- The S&P 500 fell again during Thursday's trading session as central banks around the world continue to tighten monetary policy.
- Wall Street is finally waking up to the idea that the economy may not be as strong as it had hoped.
- The lack of interest from central bankers in loosening monetary policy is not what Wall Street wants to see.
The market is currently consolidating, but a break below the low from last week could lead to a move down to the psychologically important 4000 level. If the market breaks down below this level, it could potentially reach the 3800 level, which is the bottom of the larger consolidation area. However, it is likely that the market has seen a lot of interest, and the 3800 level could potentially hold.
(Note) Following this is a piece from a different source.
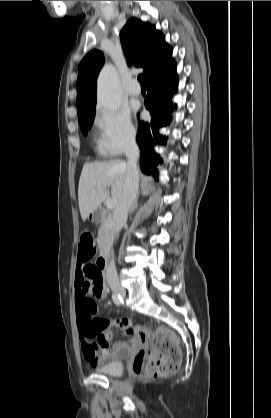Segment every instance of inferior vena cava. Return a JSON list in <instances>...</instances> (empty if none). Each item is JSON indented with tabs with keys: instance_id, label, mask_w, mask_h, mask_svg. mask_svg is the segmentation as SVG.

Despite this, Wall Street's job is to sell stocks to others, which means that there will be a narrative that encourages people to think about buying again. For example, the Fed Funds Futures are currently pricing in 150 basis points worth of interest rate cuts between now and the end of the year, which is highly unlikely. Even if it were true, it would indicate a serious economic situation that would not be good for stocks either. The overall negative cycle is likely to continue, although it is not expected to repeat the Great Financial Crisis.
If Wall Street can push the S&P 500 above 4200, it is possible that the market could move up to the 4300 level. However, smaller indices like the Russell 2000 shows that the S&P 500 is being distorted by just a handful of companies that are overweight in the calculation, such as Apple Inc.
Volatility Ahead
Traders need to remain cautious and vigilant during this period of market volatility. They should be prepared to act quickly, if necessary, but also recognize that the market may continue to be volatile for some time. Monitoring the market closely and staying informed about current events can help traders make more informed decisions.
Traders should also be aware of the impact of global economic trends and geopolitical events on the market's direction. For example, tensions between the United States and China could impact global growth and the market's direction. Staying informed about current events and monitoring the market closely can help traders navigate this uncertain period successfully.
Overall, the S&P 500 is likely to continue its negative cycle as central banks tighten monetary policy. Traders need to remain cautious and vigilant, recognizing that the market may continue to be volatile for some time. By staying informed and monitoring the market closely, traders can increase their chances of success during this uncertain period.